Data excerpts
== == ==

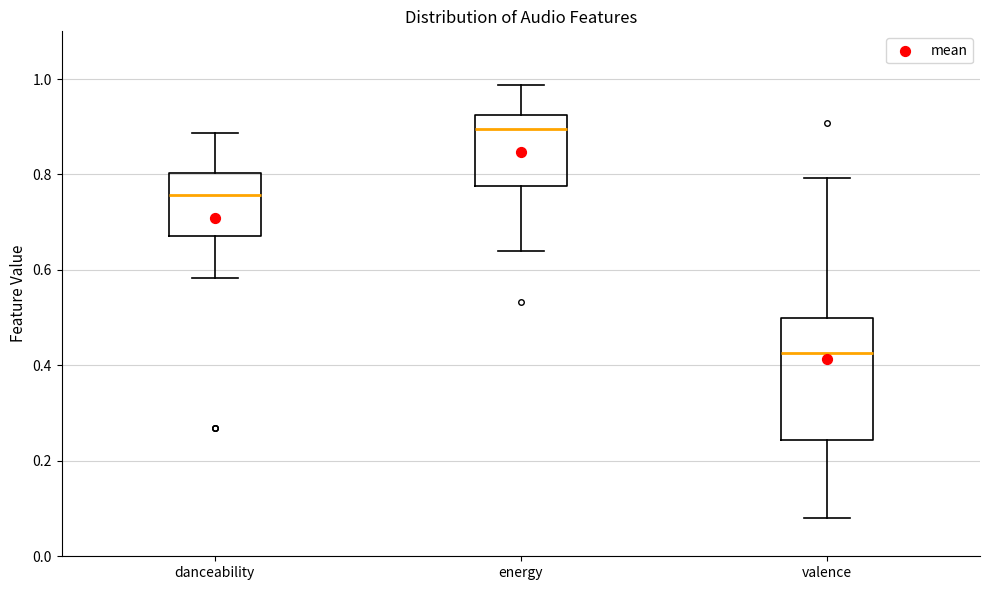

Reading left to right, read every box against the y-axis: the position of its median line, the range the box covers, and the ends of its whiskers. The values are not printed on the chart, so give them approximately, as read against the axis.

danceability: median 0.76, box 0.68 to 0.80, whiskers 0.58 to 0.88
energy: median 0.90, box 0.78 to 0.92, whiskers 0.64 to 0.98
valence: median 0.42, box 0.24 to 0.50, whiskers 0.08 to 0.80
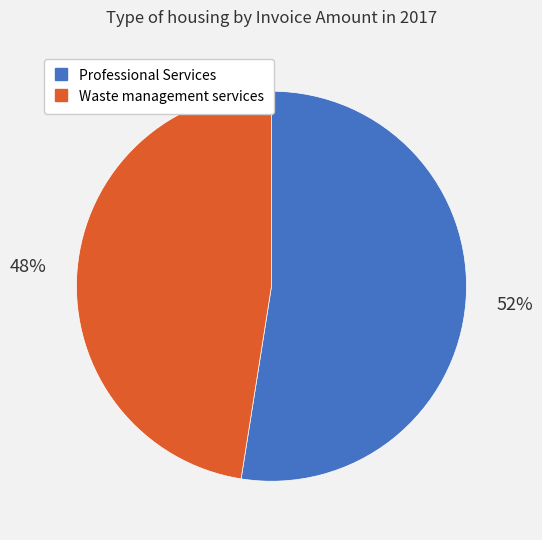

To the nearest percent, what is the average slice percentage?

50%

== == ==

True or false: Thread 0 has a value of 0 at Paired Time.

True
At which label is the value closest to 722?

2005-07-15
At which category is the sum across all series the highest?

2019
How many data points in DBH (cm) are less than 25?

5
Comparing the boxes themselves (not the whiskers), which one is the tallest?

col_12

== == ==

* What is needed
Extract every line above that contains the word "which". Matching is case-sensitive.

* Solution below
At which label is the value closest to 722?
At which category is the sum across all series the highest?
Comparing the boxes themselves (not the whiskers), which one is the tallest?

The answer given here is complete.